Non-Disclosure Agreements (NDAs) protect a company’s confidential information and should be a standard document curated by both California and Idaho startups.

Startups should understand the key components of NDAs to best protect their confidential information.

There are generally two types of NDAs: a one-sided NDA and a mutual NDA. This blog post will discuss contractual provisions of a mutual NDA. If presented with a one-sided NDA, a startup should consider requesting a mutual NDA in order to receive the same contractual protections being demanded.

Here are the seven most important clauses of an NDA


The first section of a mutual NDA should define the scope of what could be considered confidential information. The scope should define confidential information as either 1) content labeled “confidential” or any other information would be reasonably understood to be confidential. Starting with this broad definition allows the agreement to protect any possible confidential information regardless of whether it has been properly labeled confidential.

Use and disclosure of confidential information

The next section will identify the purpose of disclosing confidential information and will limit the use of the confidential only to achieve the defined purpose. Here, the purpose should be to evaluate a potential business opportunity. Therefore, the party receiving the confidential information may only use it to evaluate the potential of doing business with the disclosing party. Identifying the purpose further protects the disclosing party. A standard of care should also be identified in this section. Its best to at least require that the receiving party to use reasonable care when handling the confidential information.


Now that confidential information has been broadly defined and its use is limited to evaluating a potential business opportunity, the mutual NDA should carve out exceptions which will allow the receiving party to disclose the confidential information when disclosure is justified. Both parties should allow disclosure of the confidential information to company employees and as required by law. Its also common to allow disclosure of confidential information to contractors and professional consultants, but to require that these third parties agree to be bound by the same restrictions contained in the mutual NDA. Finally, parties should require that the receiving party notify the disclosing party if the receiving party is being compelled to disclose the confidential information as required by law (example: responding to a subpoena or court order).

Restrictions and limitations

The restrictions and limitations further sets out what conduct is prohibited by the mutual NDA. Although the receiving party should already be limited on using the information to evaluate a potential business relationship, the disclosing party should also required specific guarantees the the receiving party will not use the confidential information to gain a competitive advantage against the disclosing party or in other ways that may diminish the proprietary value of the information. Setting out this restrictions protects startups from being negatively affected by the disclosure.
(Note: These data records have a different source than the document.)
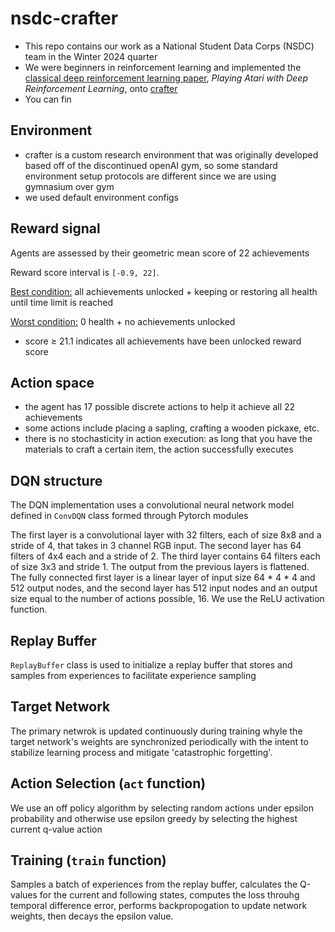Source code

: # nsdc-crafter
- This repo contains our work as a National Student Data Corps (NSDC) team in the Winter 2024 quarter 
- We were beginners in reinforcement learning and implemented the [classical deep reinforcement learning paper](https://arxiv.org/abs/1312.5602), _Playing Atari with Deep Reinforcement Learning_, onto [crafter](https://github.com/danijar/crafter/tree/main)
- You can fin
  
## Environment
- crafter is a custom research environment that was originally developed based off of the discontinued openAI gym, so some standard environment setup protocols are different since we are using gymnasium over gym
- we used default environment configs

## Reward signal

Agents are assessed by their geometric mean score of 22 achievements 

Reward score interval is `[-0.9, 22]`.

<ins>Best condition:</ins> all achievements unlocked + keeping or restoring all health until time limit is reached 

<ins>Worst condition:</ins> 0 health + no achievements unlocked

- score ≥ 21.1 indicates all achievements have been unlocked
  reward score

## Action space

 - the agent has 17 possible discrete actions to help it achieve all 22 achievements
 - some actions include placing a sapling, crafting a wooden pickaxe, etc.
 - there is no stochasticity in action execution: as long that you have the materials to craft a certain item, the action successfully executes

## DQN structure

The DQN implementation uses a convolutional neural network model defined in `ConvDQN` class formed through Pytorch modules

The first layer is a convolutional layer with 32 filters, each of size 8x8 and a stride of 4, that takes in 3 channel RGB input. The second layer has 64 filters of 4x4 each and a stride of 2. The third layer contains 64 filters each of size 3x3 and stride 1. The output from the previous layers is flattened. The fully connected first layer is a linear layer of input size 64 * 4 * 4 and 512 output nodes, and the second layer has 512 input nodes and an output size equal to the number of actions possible, 16. We use the ReLU activation function.

## Replay Buffer
`ReplayBuffer` class is used to initialize a replay buffer that stores and samples from experiences to facilitate experience sampling 

## Target Network
The primary netwrok is updated continuously during training whyle the target network's weights are synchronized periodically with the intent to stabilize learning process and mitigate 'catastrophic forgetting'.

## Action Selection (`act` function) 
We use an off policy algorithm by selecting random actions under epsilon probability and otherwise use epsilon greedy by selecting the highest current q-value action

## Training (`train` function)
Samples a batch of experiences from the replay buffer, calculates the Q-values for the current and following states, computes the loss throuhg temporal difference error, performs backpropogation to update network weights, then decays the epsilon value.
Return or Destruction of Confidential Information

Mutual NDAs should require return or destruction of confidential information disclosed upon any of the following: 1) request by the disclosing party2) after the agreement is terminated; or 3) upon expiration of a set time period. Normally, mutually NDAs will require return or destruction of confidential information three years after execution of the agreement.

Disclaimer of any representations or warranties

To prevent a recipient of confidential information from claiming they suffered damages due to an alleged misrepresentation contained in the confidential information, California and Idaho startups should include an express disclaimer of any representations and warranties in their NDAs. Because parties are entering into NDAs to evaluate business opportunities, ensuring no warranties are made as to the veracity of the information shared is paramount to protecting a startup against litigation.


California and Idaho startups should be sure to explicitly state that equitable remedies will be available if the NDA is breached. Specifically, the NDA should state that all legal and equitable remedies, including injunctive relief, be made available.